**ZU ERLEDIGEN**.
1. Beantworte anhand des Auszugs zum BGH-Beschluss diese Fragen:
(a) Auf welchen Betrag wollte der Kläger den Wert der Beschwer festsetzen lassen?
(b) Worüber wurde der Kaufvertrag laut Kläger geschlossen?
(c) Wie viel Zinsen zahlt der Käufer laut Vertragsurkunde jeweils am 20.11. an die Verkäufer?
2. Gib den Absatz des Auszugs zum BGH-Beschluss, der mit „I. Der Kläger macht Zahlungsansprüche“ beginnt, in einem kürzeren Satz wieder.

**VORLIEGENDER AUSZUG**.
####################
BGH, Beschluß vom 25. März 1998 - VIII ZR 298/97 - OLG Hamburg LG Hamburg
BUNDESGERICHTSHOF BESCHLUSS
vom
25. März 1998
in dem Rechtsstreit
Der VIII. Zivilsenat des Bundesgerichtshofs hat durch die Vorsitzende Richterin Dr. Deppert und die Richter Dr. Zülch, Dr. Beyer, Dr. Leimert und Wiechers
am 25. März 1998
beschlossen:
Der Antrag des Klägers, den Wert der Beschwer auf 66.615 DM festzusetzen, wird abgelehnt.
Gründe:
I. Der Kläger macht Zahlungsansprüche aus einem nach seinem Vorbringen zwischen den Parteien zustande gekommenen Kaufvertrag über einen antiken Schrank geltend. Er stützt sich auf eine Vertragsurkunde mit Datum vom 20. November 1991, in der es u.a. heißt:
"Der Kaufpreis beträgt DM 48.000 (i. W. achtundvierzigtausend Deutsche Mark). Der Kaufpreis zzgl. evtl. noch offener Zinsen ist fällig spätestens am 20.11.1994. Jeweils am 20.11. zahlt der Käufer an die Verkäufer DM 6.205,- Zinsen für die Stundung des Kaufpreises.
####################
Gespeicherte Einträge
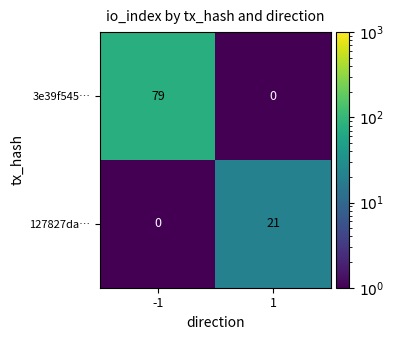

Rank the series by their average value, from highest to lowest.

3e39f545…, 127827da…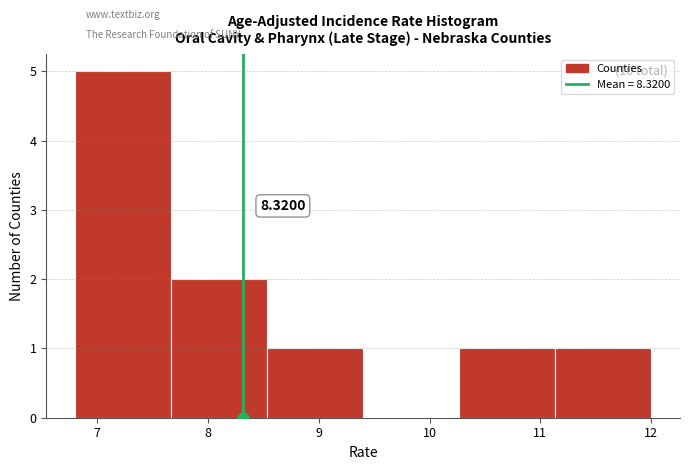

Which range on the x-axis has the tallest bar?

6.8 to 7.7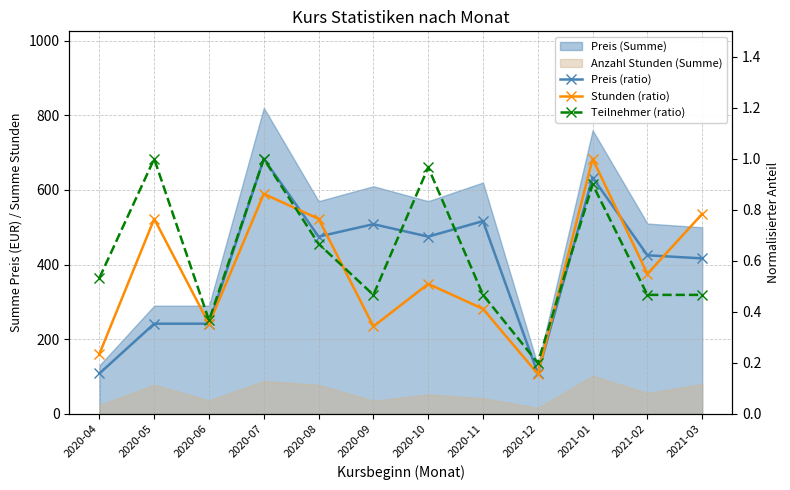

Which series ends up on top after the final intersection of Teilnehmer (ratio) and Preis (ratio)?

Preis (ratio)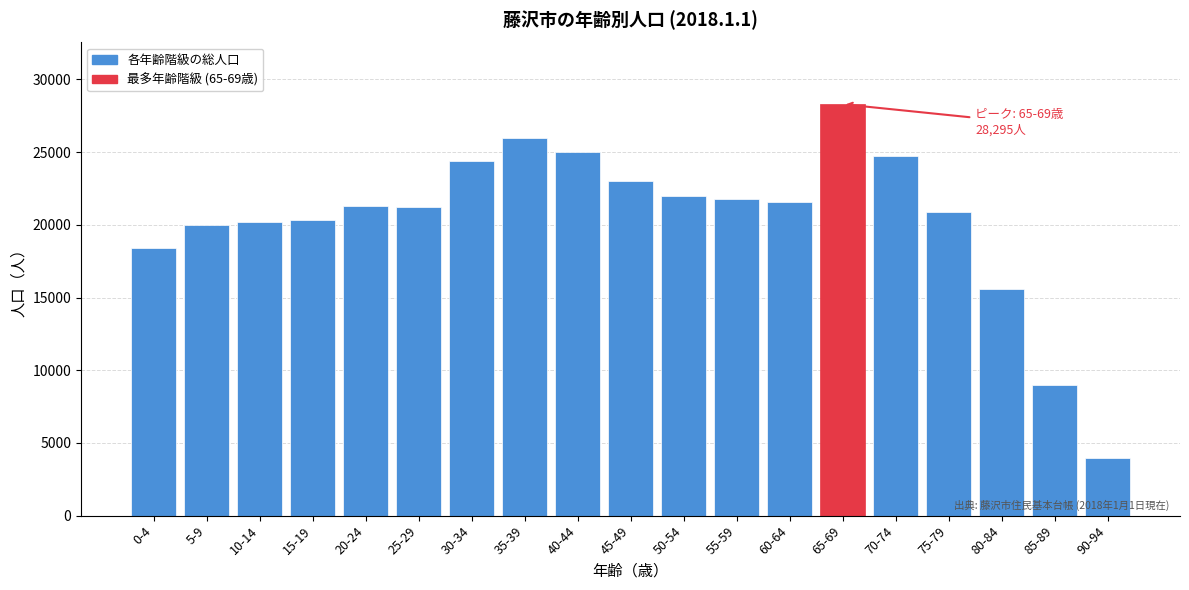

At which label is the value closest to 16123?

80-84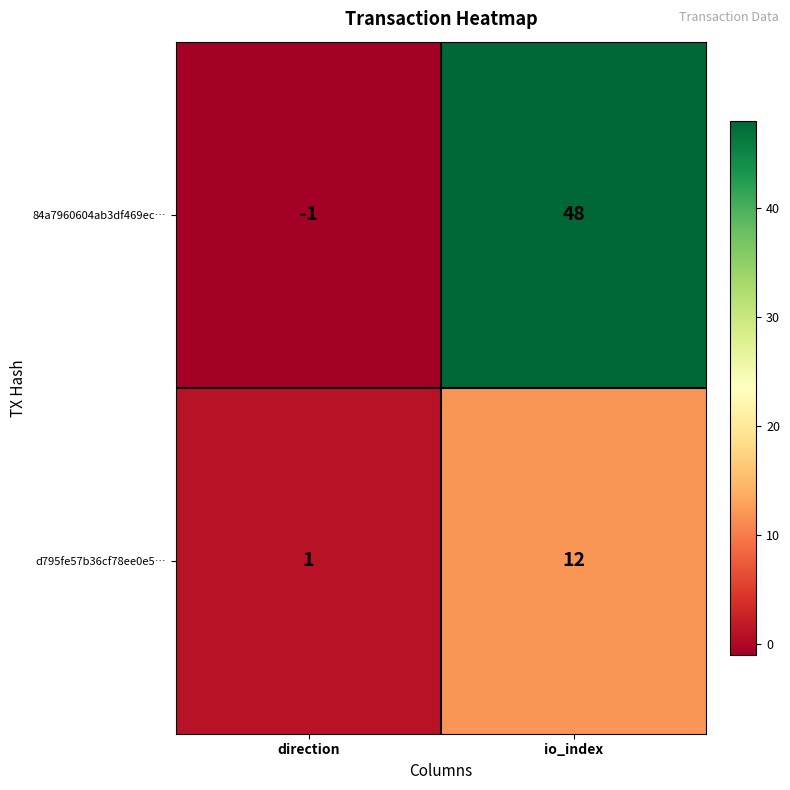

What is the difference between the 84a7960604ab3df469ec… values at io_index and direction?

49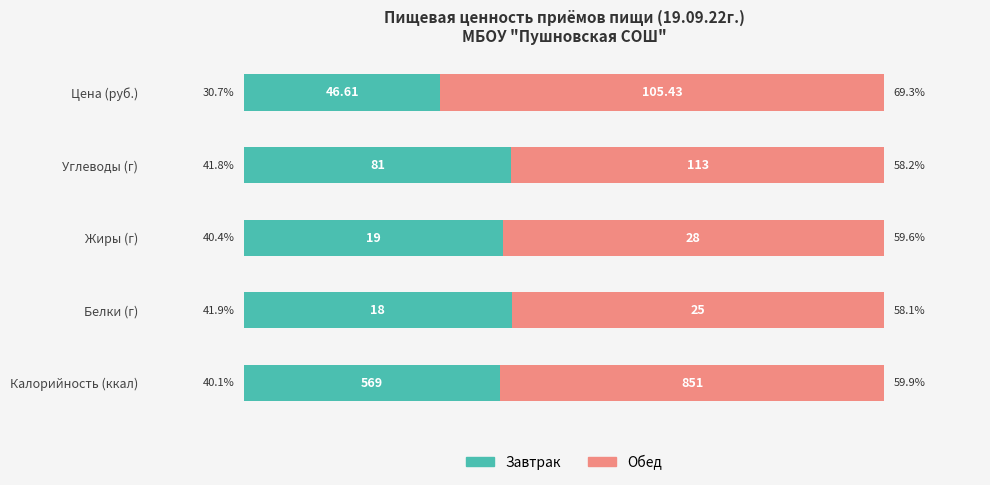

What is the average value of the Завтрак series?

39.0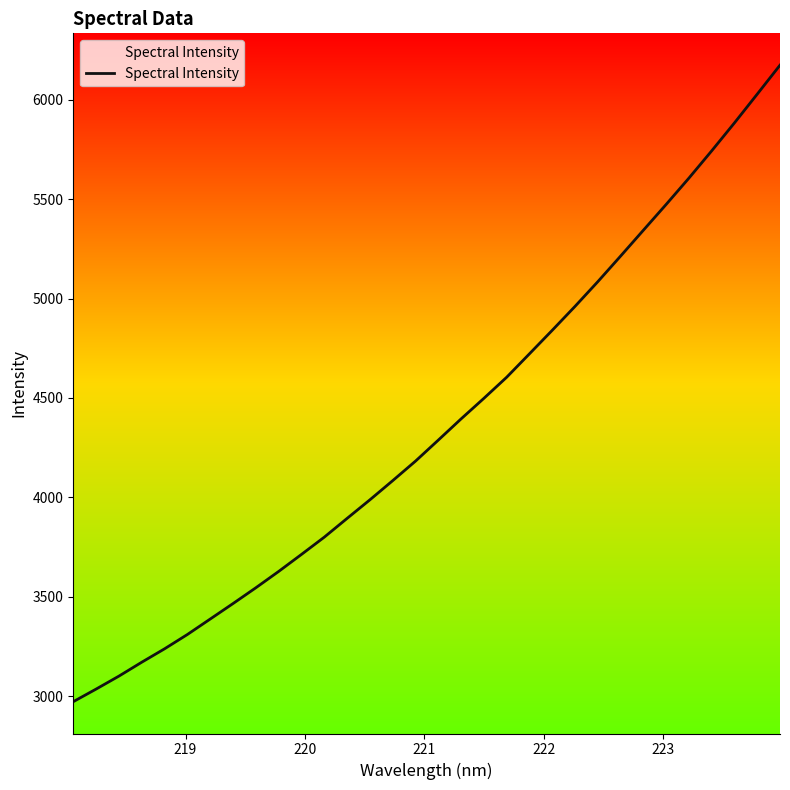

What is the difference between the maximum and minimum values?

3202.4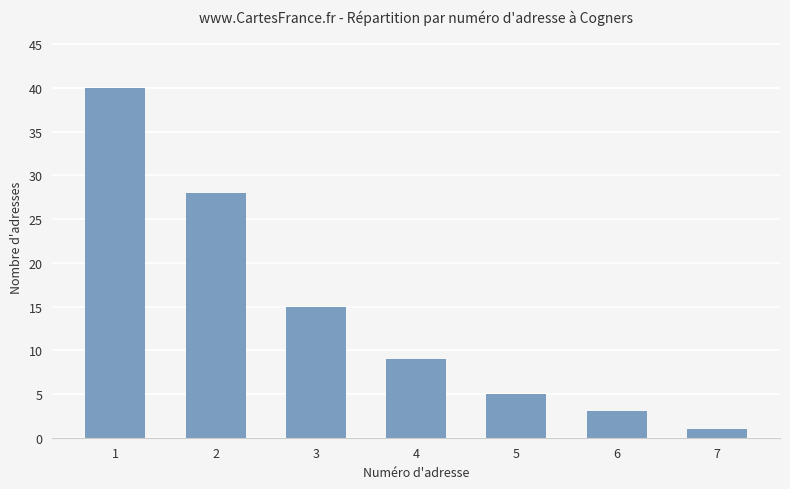

Are the bars grouped side by side (vs. stacked)?

No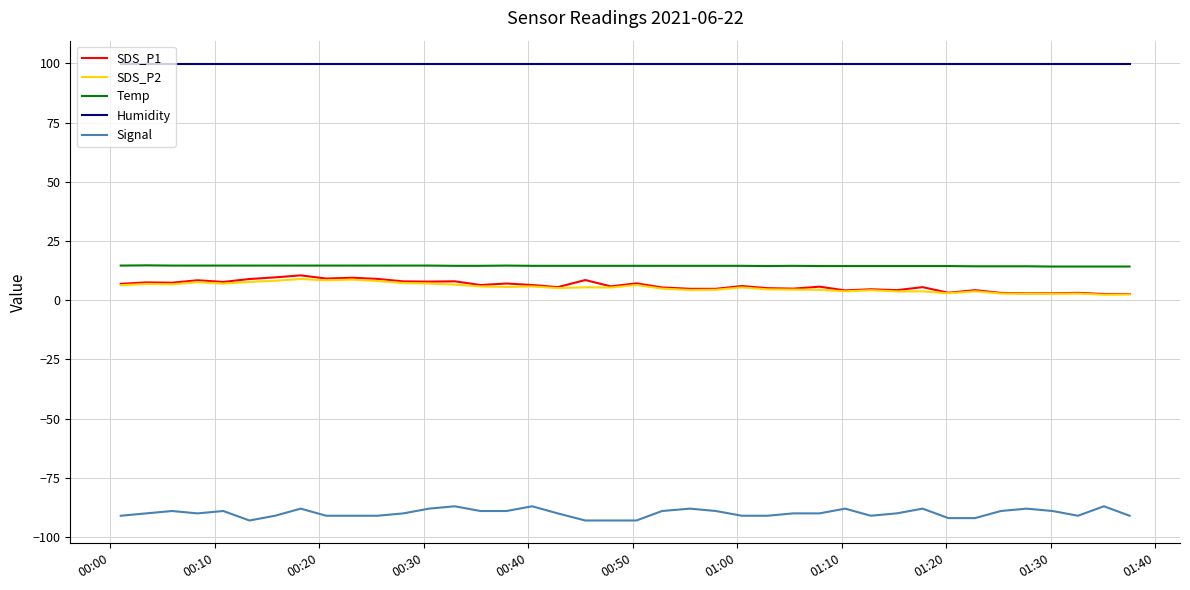

What are all the series names shown in the legend?

SDS_P1, SDS_P2, Temp, Humidity, Signal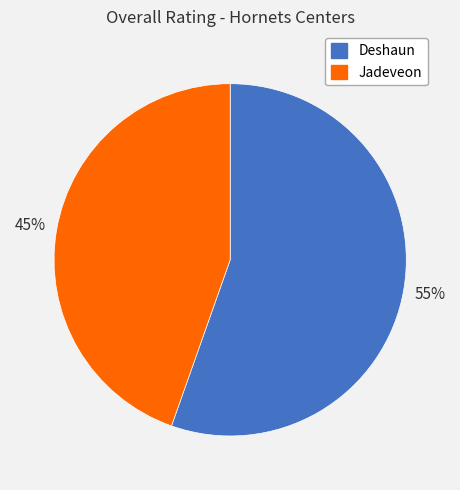

True or false: Jadeveon accounts for 45% of the total.

True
####################
**ANTWORTEN JE AUFGABE**.
1.
(a) Auf 66.615 DM.
(b) Über einen antiken Schrank.
(c) DM 6.205,-.

2. Der Kläger verlangt Zahlung aus einem Kaufvertrag über einen antiken Schrank, der nach seiner Darstellung zwischen den Parteien zustande kam, und beruft sich auf eine Vertragsurkunde vom 20. November 1991.